── Page extract
Background: Cardiomyocyte apoptosis has been found in congestive heart failure, but its clinical significance has been difficult to study. We compared the occurrence of cardiomyocyte apoptosis in explanted hearts with the progression of severe heart failure until the need for transplantation.
Design: Using the TUNEL assay, apoptotic cardiomyocytes were quantified in explanted failing hearts from patients with either idiopathic dilated cardiomyopathy (n = 21) or ischaemic heart disease (n = 14). The percentage was compared with the clinical severity and progression of endstage heart failure. Samples obtained at autopsy and during open heart surgery served as controls.
Results: The number of apoptotic cardiomyocytes was significantly increased in failing hearts regardless of aetiology (medians 0.075% in ischaemic heart disease and 0.119% in dilated cardiomyopathy) compared with control myocardium. In patients with dilated cardiomyopathy, apoptotic cardiomyocytes were more numerous in subjects with a rapidly deteriorating clinical course (0.192%, n = 10) than in patients with intermediate (0.093%, n = 6, P = 0.03) or slow (0.026%, n = 5, P = 0.003) progression. No such association was observed in patients with ischaemic heart disease, in whom we found significantly increased cardiomyocyte apoptosis adjacent to scars of previous infarctions (0.576%) in contrast to the diffuse distribution seen in dilated cardiomyopathy. Expression of Bcl-2, an antiapoptotic protein, was increased in all failing hearts by immunohistochemistry.
Conclusion: Cardiomyocyte apoptosis is a consistent feature of end-stage heart failure in man and appears to be quantitatively related to the clinical severity of deterioration in dilated cardiomyopathy. Increased expression of Bcl-2 in cardiomyocytes indicates activation of an antiapoptotic response. These observations suggest that cardiomyocyte apoptosis is a clinically relevant and potentially modifiable pathophysiological phenomenon in severe heart failure.
────
── Records supplied
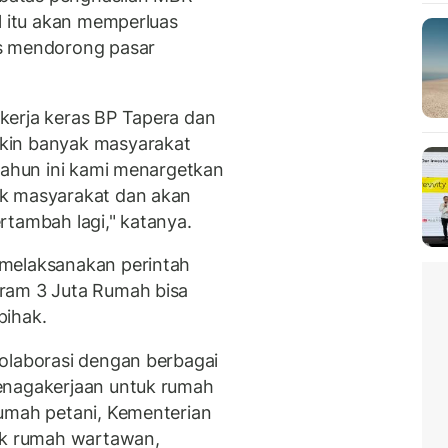
l itu akan memperluas
us mendorong pasar
kerja keras BP Tapera dan
kin banyak masyarakat
 Tahun ini kami menargetkan
uk masyarakat dan akan
rtambah lagi," katanya.
 melaksanakan perintah
ram 3 Juta Rumah bisa
pihak.
olaborasi dengan berbagai
enagakerjaan untuk rumah
rumah petani, Kementerian
tuk rumah wartawan,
────
**Task 1:** Transcribe the stretch of the heart failure abstract from "Background: Cardiomyocyte apoptosis" through "served as controls.".
**Task 2:** List every percentage of apoptotic cardiomyocytes given in the heart failure abstract, along with the group or site it applies to.
Rely only on the heart failure abstract.

**Exercise output 1:**
Background: Cardiomyocyte apoptosis has been found in congestive heart failure, but its clinical significance has been difficult to study. We compared the occurrence of cardiomyocyte apoptosis in explanted hearts with the progression of severe heart failure until the need for transplantation.
Design: Using the TUNEL assay, apoptotic cardiomyocytes were quantified in explanted failing hearts from patients with either idiopathic dilated cardiomyopathy (n = 21) or ischaemic heart disease (n = 14). The percentage was compared with the clinical severity and progression of endstage heart failure. Samples obtained at autopsy and during open heart surgery served as controls.

**Exercise output 2:**
- 0.075%: ischaemic heart disease (median)
- 0.119%: dilated cardiomyopathy (median)
- 0.192%: dilated cardiomyopathy with a rapidly deteriorating clinical course
- 0.093%: dilated cardiomyopathy with intermediate progression
- 0.026%: dilated cardiomyopathy with slow progression
- 0.576%: ischaemic heart disease, adjacent to scars of previous infarctions